» O que fazer: Reproduza o trecho sobre a Azul de "O acordo, o" até "em São Paulo.", inclusive, atualizando-o com "contrato" no lugar de "acordo".

------ Trecho de origem

Com um aporte de
R$ 1,7 bilhão de investidores chineses, a novata no mercado aéreo
brasileiro se torna a companhia mais valiosa do setor e a mais
capitalizada da América Latina. Até onde a empresa pode chegar?
O
discreto Cassa Hotel, na 45th Street, em Manhattan, registrou na última
semana uma movimentação atípica para um estabelecimento quatro
estrelas, sem muita ostentação. Foi neste endereço que um grupo de
bilionários chineses, controladores do grupo HNA, com base em Pequim, e
os brasileiros David Neeleman, CEO e maior acionista da Azul Linhas
Aéreas, e Antonoaldo Neves, presidente, assinaram um contrato de R$ 1,7
bilhão, anunciado na terça-feira 24.
O acordo, o maior do setor
neste ano, transferiu 23,7% do capital da empresa brasileira para os
chineses e transformou a novata no mercado, fundada em 2008, na mais
capitalizada da América Latina e na companhia aérea mais valiosa do
País, com R$ 7 bilhões. A TAM, que responde por 44% do Grupo Latam, tem
valor de mercado estimado em R$ 5,3 bilhões. Já a Gol vale R$ 1,2 bilhão
na bolsa.
“Estrategicamente, foi um negócio da China para nós e para
eles”, disse Neves à DINHEIRO, na sede da companhia, em São Paulo.
“Com
a operação, consolidamos uma base acionária global, ampliamos a
capilaridade de nossa malha e cobrimos nosso alcance em todo o planeta.”
A afirmação do executivo soa como exagero, mas não é. Além de ser a
companhia aérea com o maior número de destinos no Brasil, operando em
mais de cem cidades, a Azul tem como sócia a americana United Airlines,
que desembolsou US$ 100 milhões por uma fatia de 5%, em junho. Com isso,
passou a oferecer destinos em todas as grandes cidades americanas,
assim como os visitantes americanos ganharam acesso às cidades
brasileiras com menos escalas.

------------
------ Itens fornecidos

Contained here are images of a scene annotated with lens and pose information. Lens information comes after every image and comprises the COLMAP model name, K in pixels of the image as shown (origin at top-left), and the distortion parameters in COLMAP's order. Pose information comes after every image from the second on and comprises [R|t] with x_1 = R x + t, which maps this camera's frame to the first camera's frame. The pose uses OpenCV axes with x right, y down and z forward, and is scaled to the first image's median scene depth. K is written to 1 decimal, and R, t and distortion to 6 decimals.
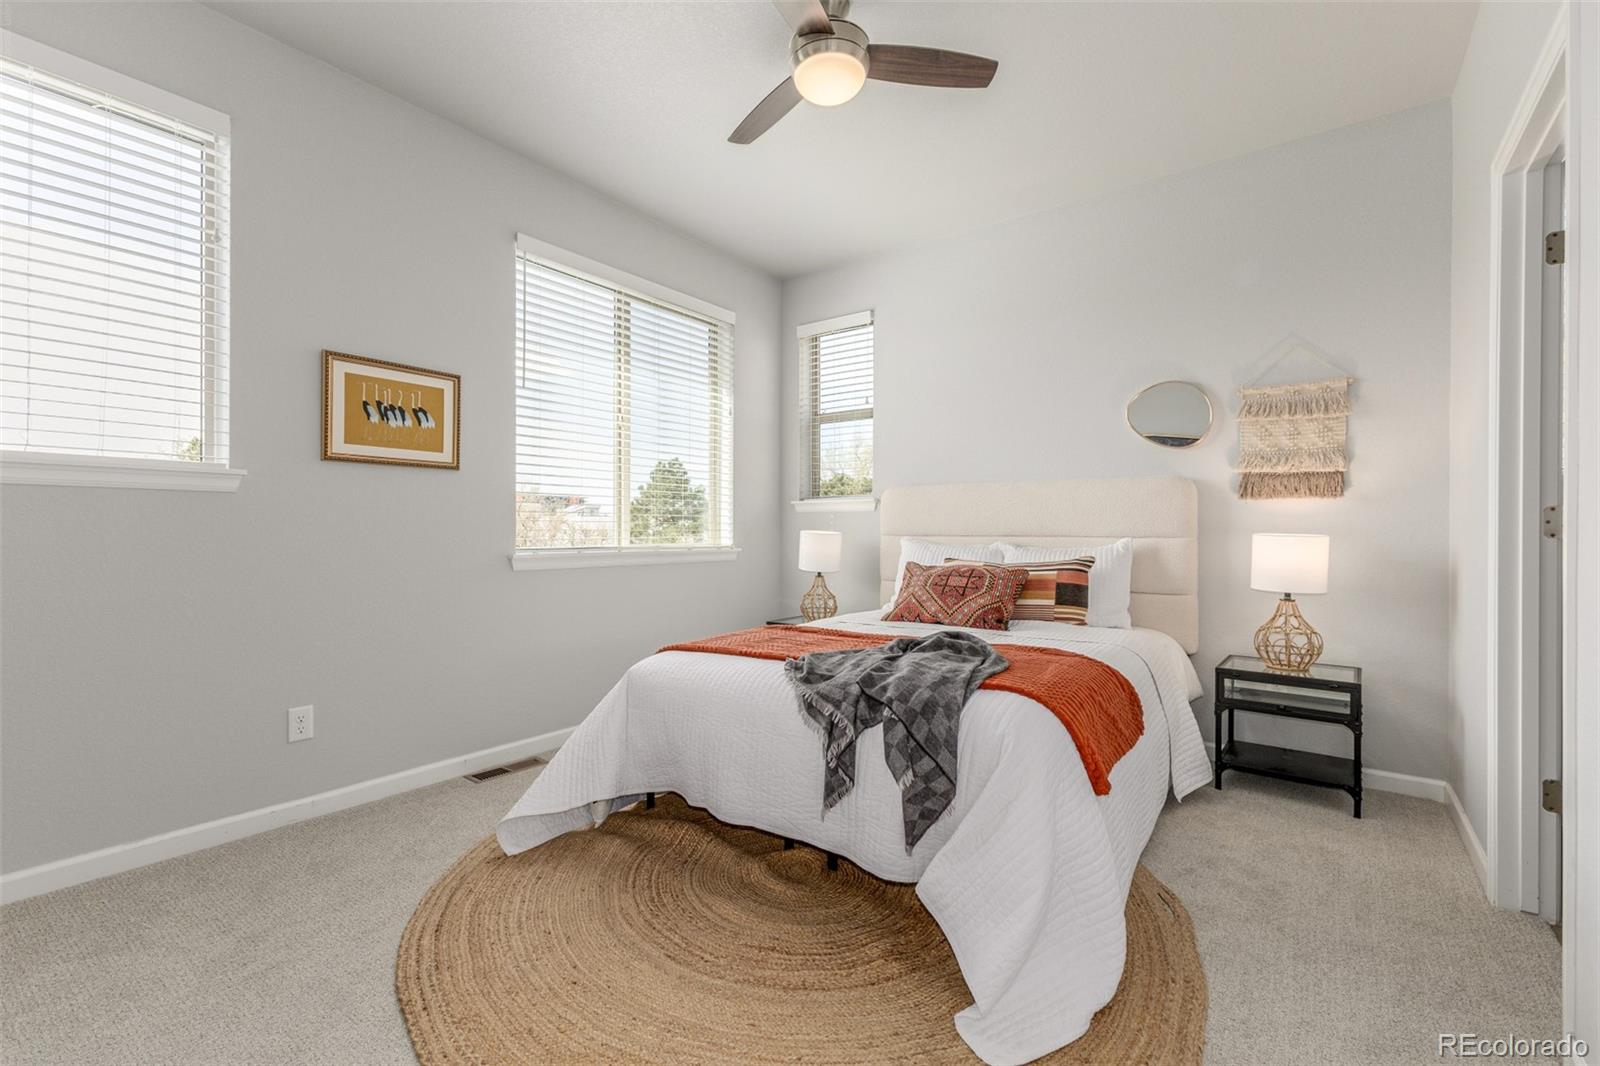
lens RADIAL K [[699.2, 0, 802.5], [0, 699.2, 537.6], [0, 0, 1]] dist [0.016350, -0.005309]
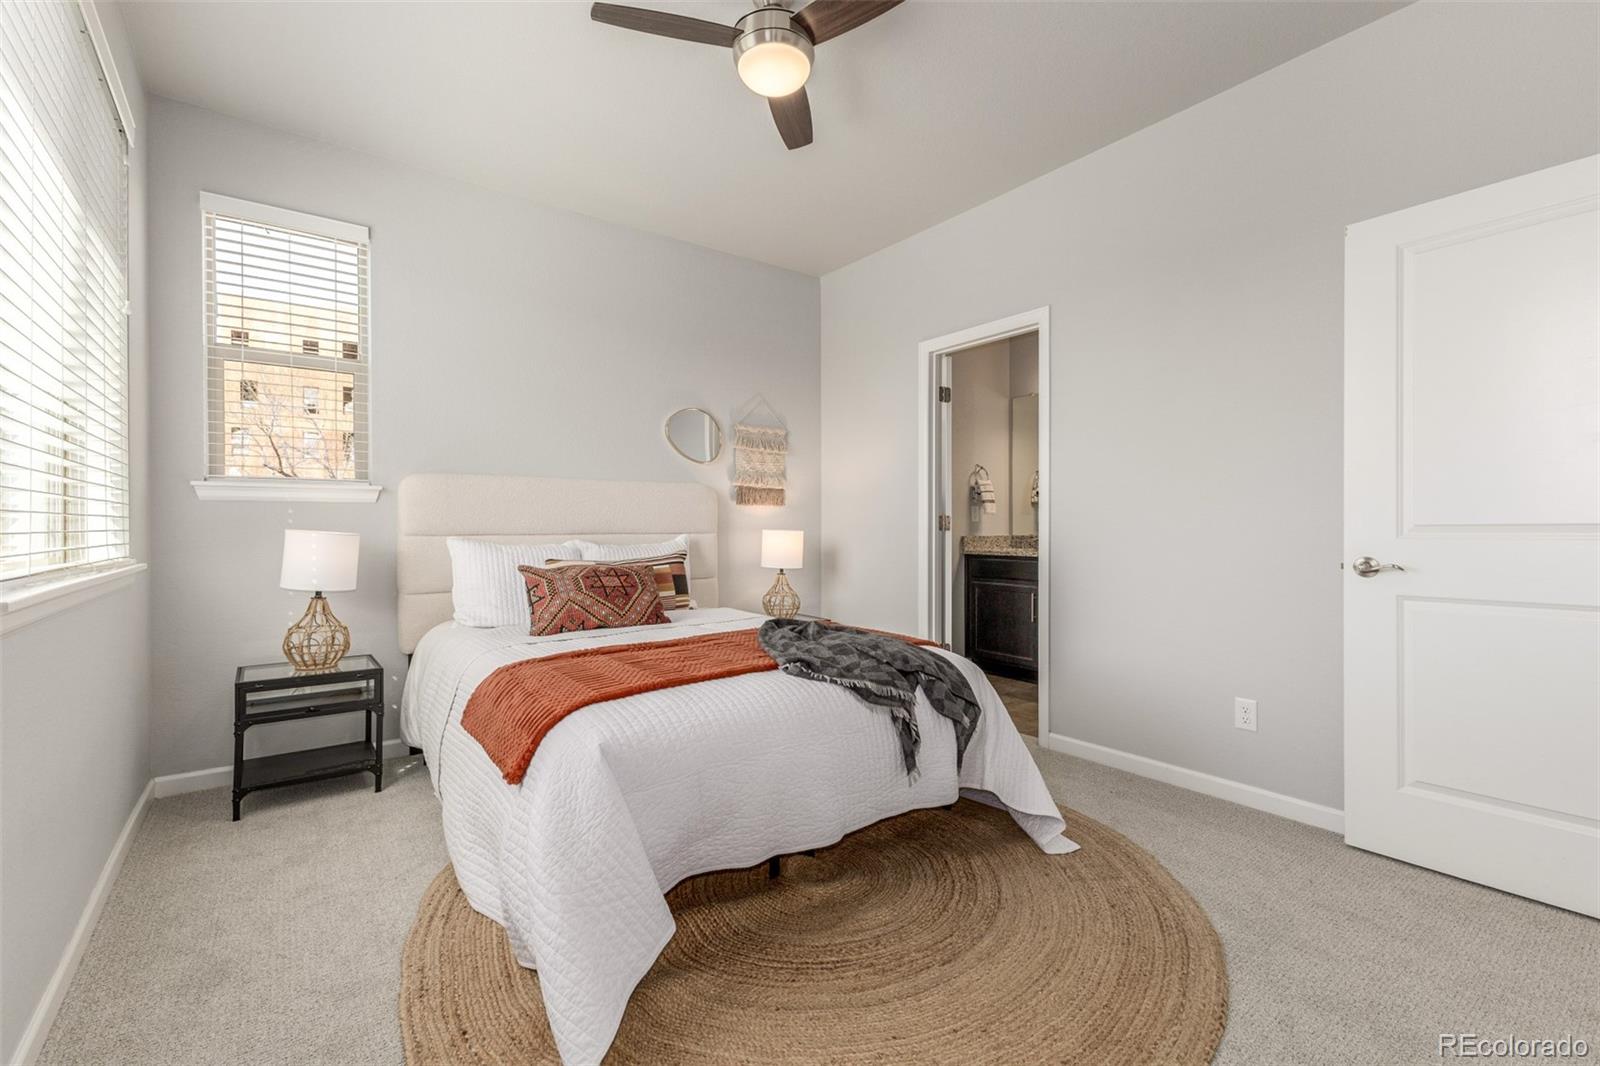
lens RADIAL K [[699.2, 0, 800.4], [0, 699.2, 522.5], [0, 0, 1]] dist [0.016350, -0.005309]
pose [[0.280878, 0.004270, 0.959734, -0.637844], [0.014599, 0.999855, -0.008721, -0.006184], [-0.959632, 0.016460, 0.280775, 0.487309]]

------------
------ Itens fornecidos

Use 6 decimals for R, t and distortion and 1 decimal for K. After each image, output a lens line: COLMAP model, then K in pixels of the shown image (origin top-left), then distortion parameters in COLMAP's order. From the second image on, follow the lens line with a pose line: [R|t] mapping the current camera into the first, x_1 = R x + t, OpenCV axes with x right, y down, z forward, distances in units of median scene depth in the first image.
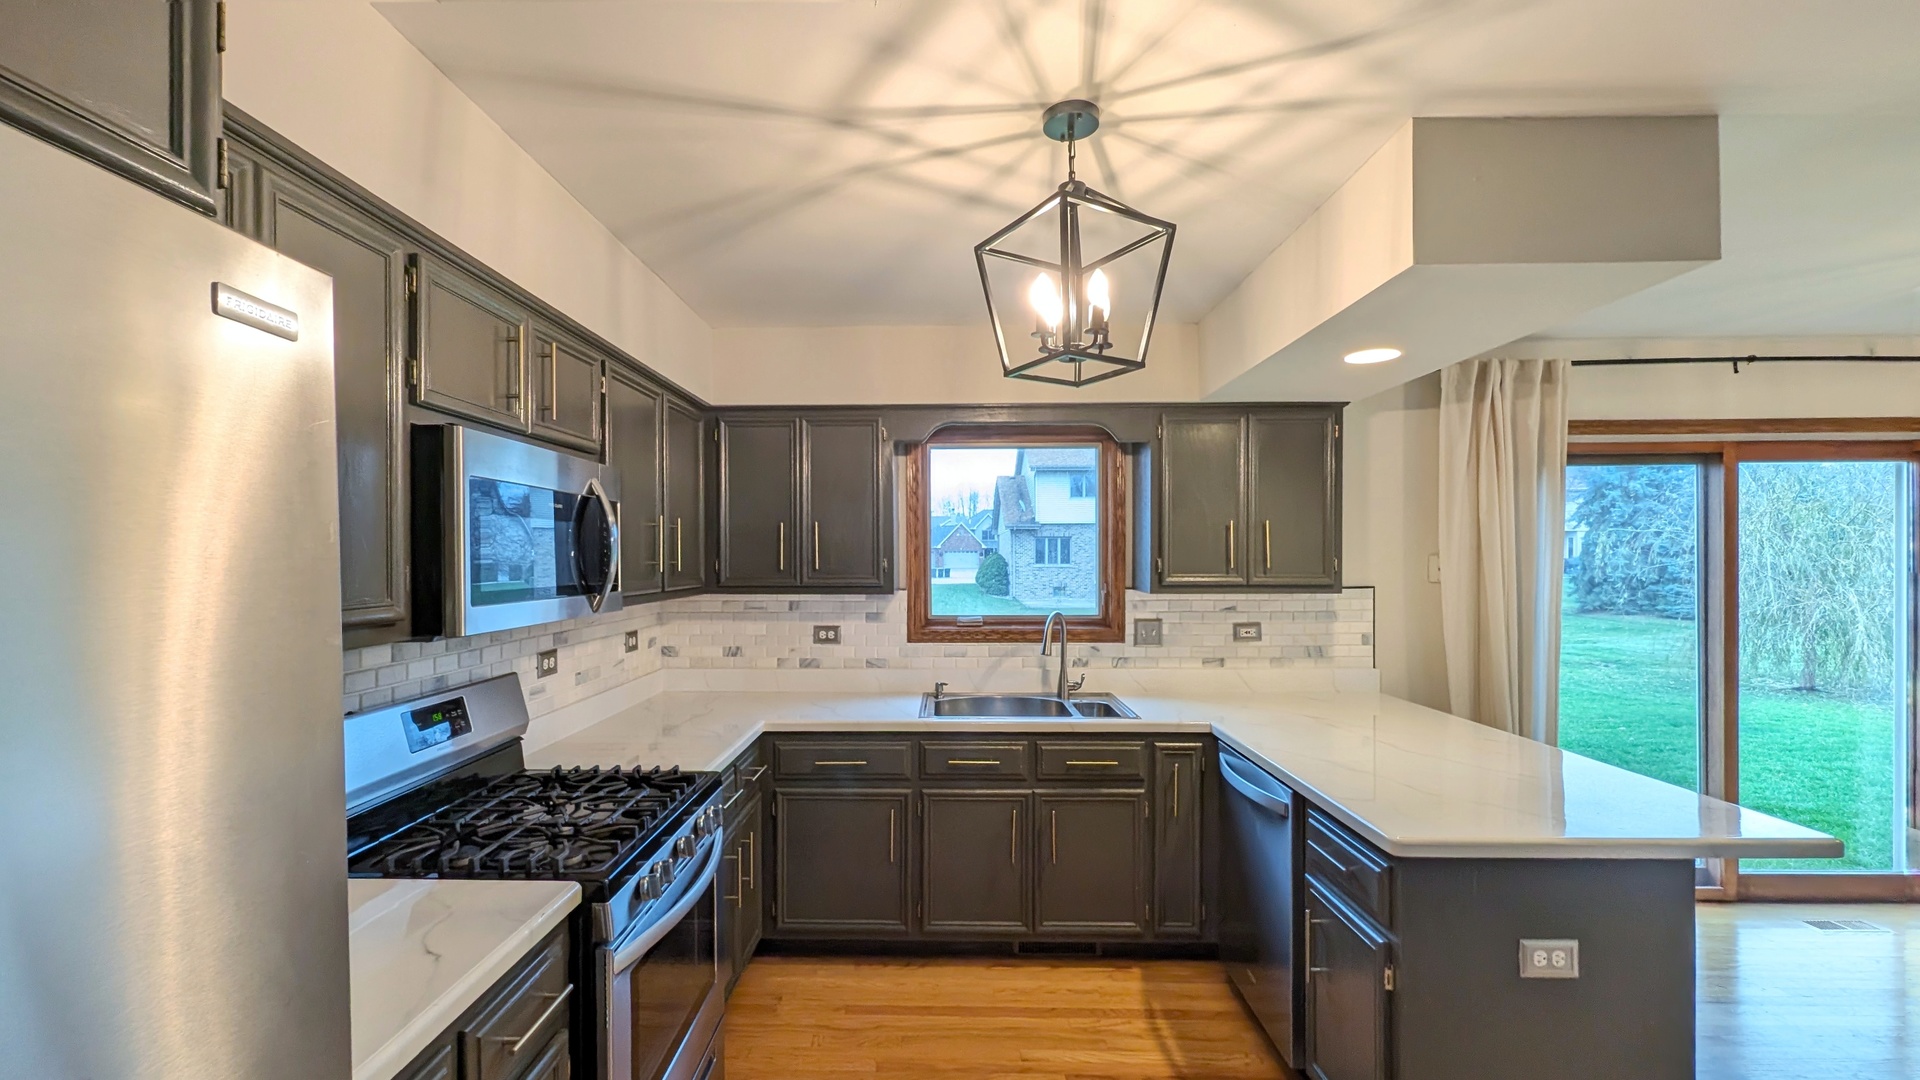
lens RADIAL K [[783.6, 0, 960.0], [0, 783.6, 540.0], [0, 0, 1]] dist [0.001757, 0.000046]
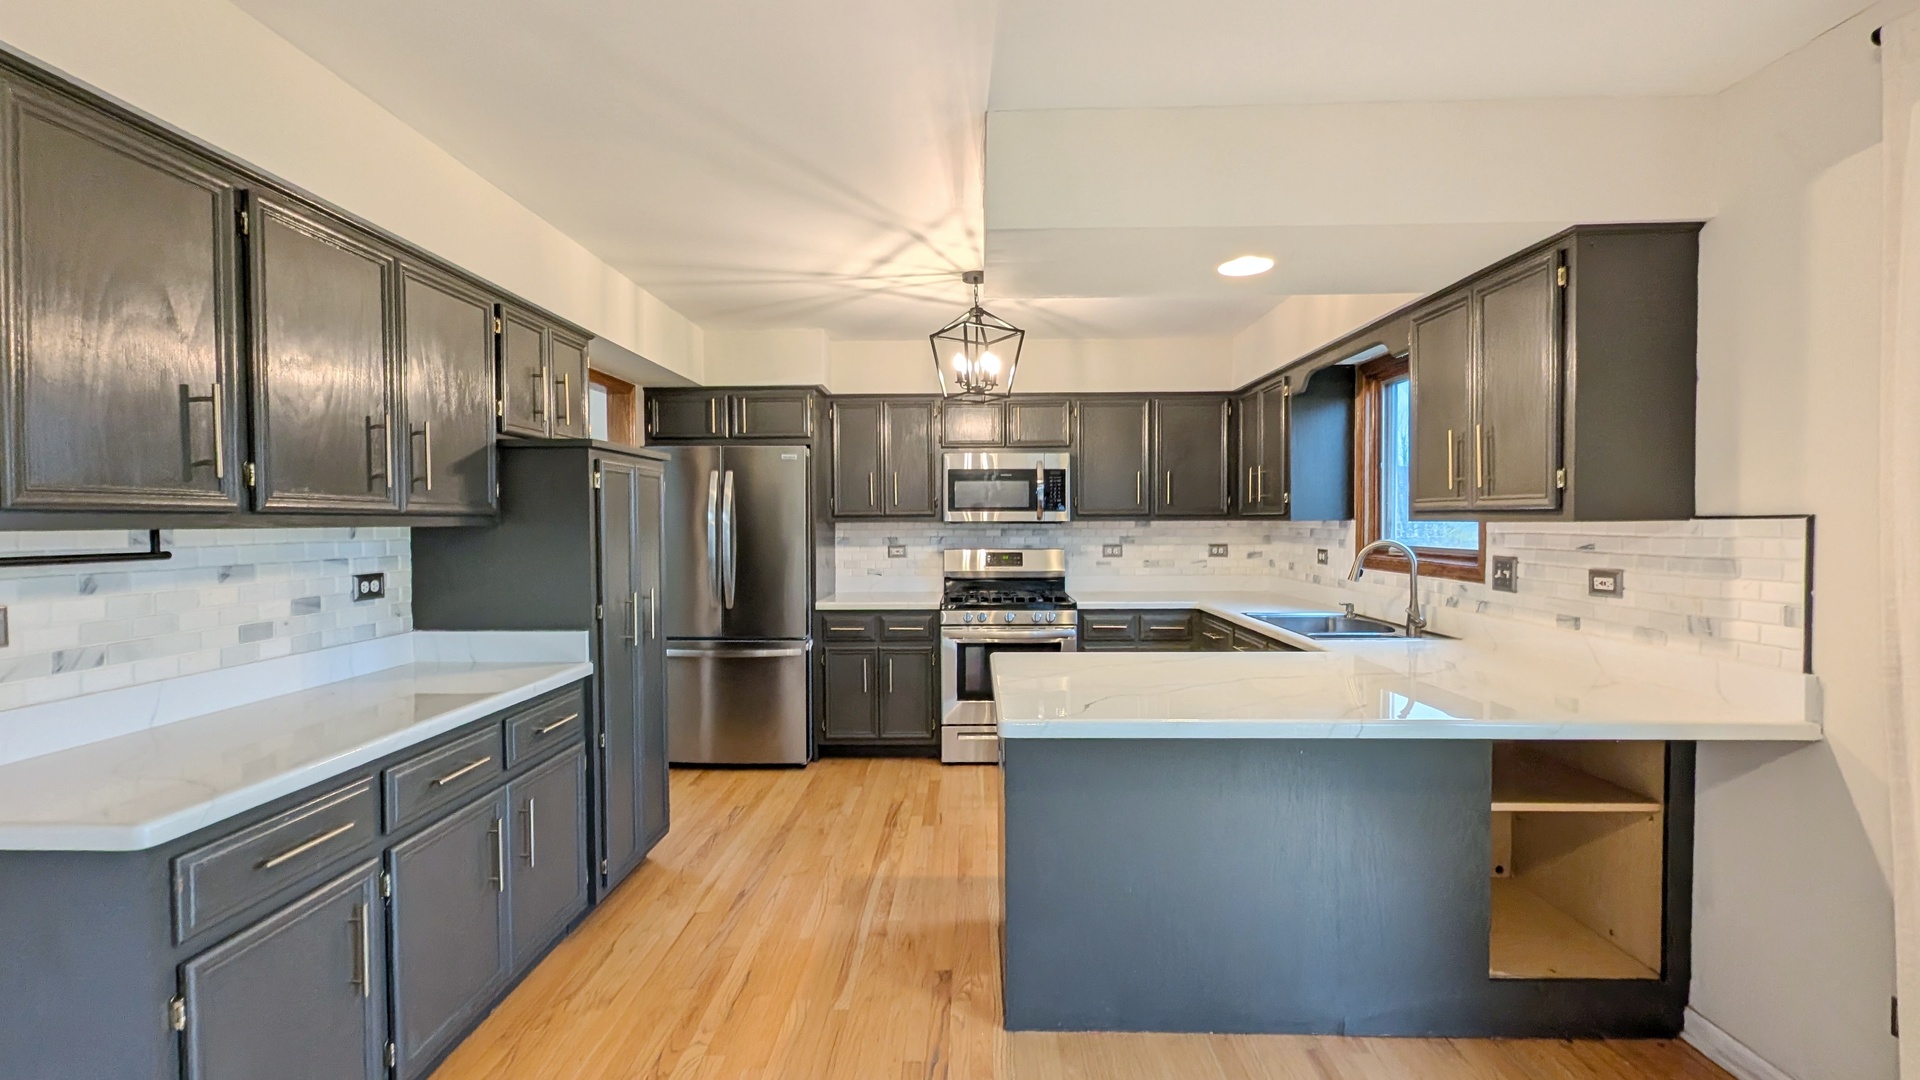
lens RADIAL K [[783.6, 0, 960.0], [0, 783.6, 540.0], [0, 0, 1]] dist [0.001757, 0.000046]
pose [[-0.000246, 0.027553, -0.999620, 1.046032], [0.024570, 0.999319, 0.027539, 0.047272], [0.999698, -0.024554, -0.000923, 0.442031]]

------------

» Resposta:
O contrato, o maior do setor
neste ano, transferiu 23,7% do capital da empresa brasileira para os
chineses e transformou a novata no mercado, fundada em 2008, na mais
capitalizada da América Latina e na companhia aérea mais valiosa do
País, com R$ 7 bilhões. A TAM, que responde por 44% do Grupo Latam, tem
valor de mercado estimado em R$ 5,3 bilhões. Já a Gol vale R$ 1,2 bilhão
na bolsa.
“Estrategicamente, foi um negócio da China para nós e para
eles”, disse Neves à DINHEIRO, na sede da companhia, em São Paulo.